For the time being, these scheduled funding increases and the value of the voucher remain unchanged.

Of course, financial concerns are just one negative aspect of voucher programs. These programs fundamentally seek to reimagine schooling as an individualistic pursuit. Like other market-based schooling schemes, vouchers pit schools and students against each other, whereas a strong public school system recognizes and builds upon the shared benefits that a quality education imparts on students as well as the broader society.

How Voucher Programs Affect State Budgets

Under a voucher program, the state provides public funds for a child to attend a private school. According to proponents, voucher programs save the state money when the size of the voucher is less than what the state spends per child on public schools. For example, if a state spends $5,000 per student on public schools and provides a voucher of $4,000, the state saves $1,000 for every child who accepts the voucher and leaves public school to attend a private school. The state spends $4,000 on the voucher, but there’s an offsetting reduction of expenditures on public schools of $5,000.

This simple example falls apart, however, if vouchers are awarded to children who were already attending or planning to attend a private school. When vouchers are provided to such students, there is no offsetting reduction in state expenditures on its schools. In these cases, the $4,000 expenditure is a pure loss for the state.
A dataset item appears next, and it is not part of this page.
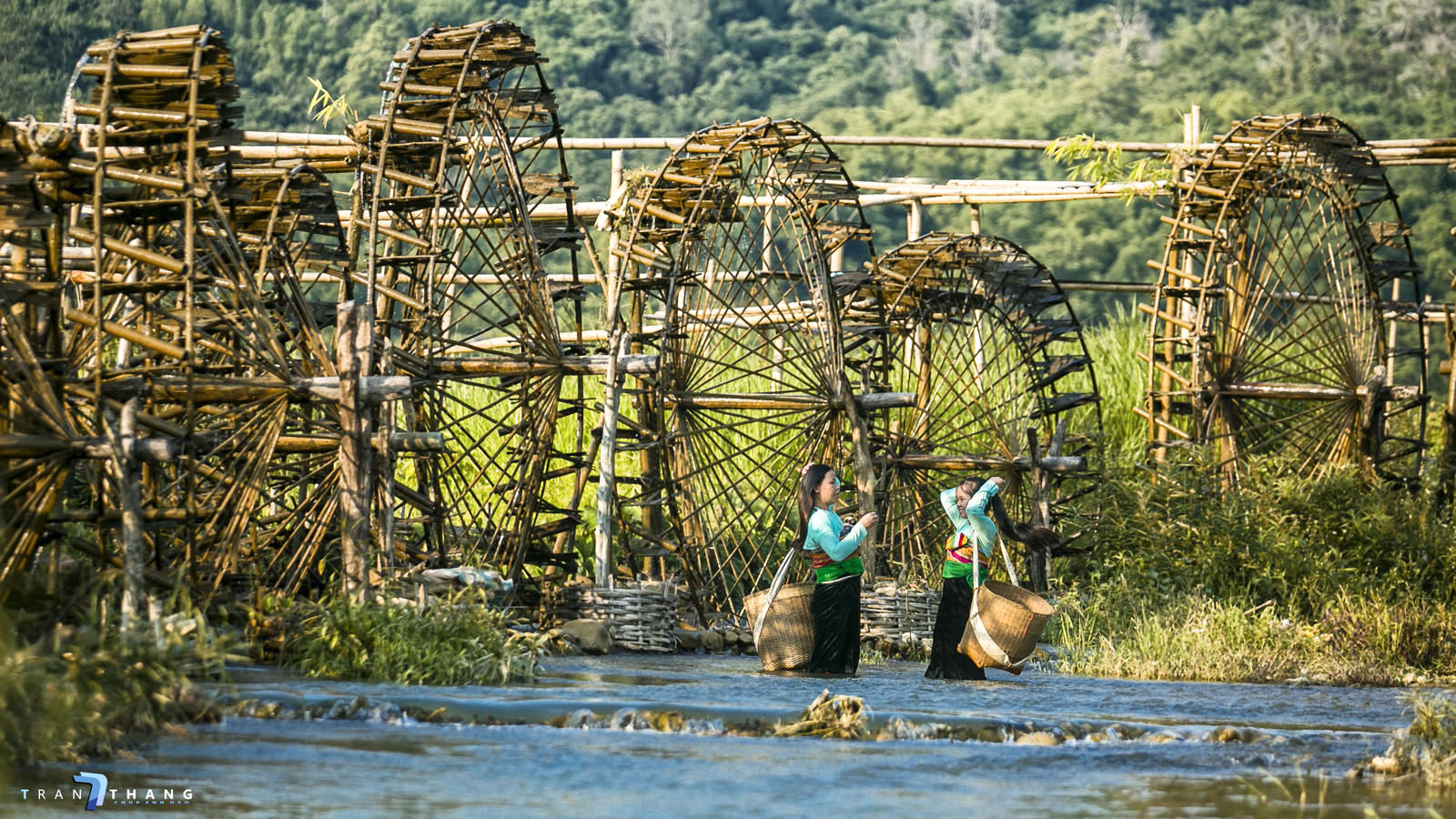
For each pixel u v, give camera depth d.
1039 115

The eligibility requirements of voucher programs can limit – or extend – the number of vouchers awarded to students who would have attended a private school even in the absence of the voucher program. Common measures include requiring voucher students to have been previously enrolled in a public school. Income limits can also minimize the extent to which vouchers are awarded to students who would have attended a private school in the absence of the voucher program.

For a voucher program to save money, the following must be true:

In North Carolina, the average voucher in 2019-20 was $3,917, while the base state appropriation per student was $5,700.1 The voucher value is 69 percent of the state’s per-student appropriations. This means that for North Carolina’s voucher program to save money for the state, at least 69 percent of voucher recipients need to be students who would have attended a public school if they had not received a voucher.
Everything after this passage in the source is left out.